(Beginning of Excerpted text)
Since damage is proportional to photons/area, there is no radiation 
damage advantage to shooting a given crystal volume one tiny bit at a 
time.  On the other hand, there is also clearly no point in illuminating 
cryoprotectant, nylon or other non-crystalline crud unnecessarily, so 
using a beam that is bigger than the crystal will only give you 
increased background (unless the crystal is naked).  Therefore, in 
general, it is best practice to match beam size to crystal size.  Yes, 
some crystals are bent, wrinkled or otherwise malformed, and shooting 
just one bit of them can be an advantage (as Tassos pointed out), but in 
my mind I simply view this small "good volume" as "the crystal".  After 
all, anything you don't want to shoot is (by definition) not your 
sample.  But perhaps I am alone in this view.
(End of Excerpted text)
- [Check your understanding]:
1. According to the passage on beam size, what is radiation damage proportional to?
2. In the passage on beam size, swap "beam" for "spot" and write out the part starting with "Since damage is" and going on through "in this view.".
3. For each statement, say whether the passage on beam size agrees, and quote the words that decide it: (a) A beam bigger than the crystal only adds background unless the crystal is naked. (b) Shooting a crystal volume one tiny bit at a time reduces radiation damage. (c) The writer is sure everyone shares this view.
(Beginning of Exercise data)
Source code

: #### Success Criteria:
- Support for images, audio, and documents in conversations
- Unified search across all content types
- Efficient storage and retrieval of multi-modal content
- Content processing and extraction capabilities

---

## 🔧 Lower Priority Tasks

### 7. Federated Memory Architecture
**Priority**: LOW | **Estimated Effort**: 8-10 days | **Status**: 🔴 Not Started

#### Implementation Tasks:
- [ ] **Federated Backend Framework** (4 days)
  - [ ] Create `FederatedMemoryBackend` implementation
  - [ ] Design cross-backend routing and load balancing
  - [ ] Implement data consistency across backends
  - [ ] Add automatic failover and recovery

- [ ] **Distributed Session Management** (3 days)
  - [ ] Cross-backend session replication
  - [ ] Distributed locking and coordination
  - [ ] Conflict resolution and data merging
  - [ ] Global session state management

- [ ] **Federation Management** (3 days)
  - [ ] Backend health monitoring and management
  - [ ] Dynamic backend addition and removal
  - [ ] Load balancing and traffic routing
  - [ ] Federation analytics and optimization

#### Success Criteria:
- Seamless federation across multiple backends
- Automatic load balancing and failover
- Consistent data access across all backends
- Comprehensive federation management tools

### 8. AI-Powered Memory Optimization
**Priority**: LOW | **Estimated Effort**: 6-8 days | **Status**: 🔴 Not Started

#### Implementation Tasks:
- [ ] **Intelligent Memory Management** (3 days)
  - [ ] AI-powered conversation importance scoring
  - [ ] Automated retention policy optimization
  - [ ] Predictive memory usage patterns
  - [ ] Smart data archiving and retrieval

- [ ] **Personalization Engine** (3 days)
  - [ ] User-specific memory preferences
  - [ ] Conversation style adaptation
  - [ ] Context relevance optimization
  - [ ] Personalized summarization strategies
(End of Exercise data)
- [Answers for the exercise]:
1. Photons/area.

2.
Since damage is proportional to photons/area, there is no radiation 
damage advantage to shooting a given crystal volume one tiny bit at a 
time.  On the other hand, there is also clearly no point in illuminating 
cryoprotectant, nylon or other non-crystalline crud unnecessarily, so 
using a spot that is bigger than the crystal will only give you 
increased background (unless the crystal is naked).  Therefore, in 
general, it is best practice to match spot size to crystal size.  Yes, 
some crystals are bent, wrinkled or otherwise malformed, and shooting 
just one bit of them can be an advantage (as Tassos pointed out), but in 
my mind I simply view this small "good volume" as "the crystal".  After 
all, anything you don't want to shoot is (by definition) not your 
sample.  But perhaps I am alone in this view.

3.
(a) Yes: "using a beam that is bigger than the crystal will only give you increased background (unless the crystal is naked)."
(b) No: "there is no radiation damage advantage to shooting a given crystal volume one tiny bit at a time."
(c) No: "But perhaps I am alone in this view."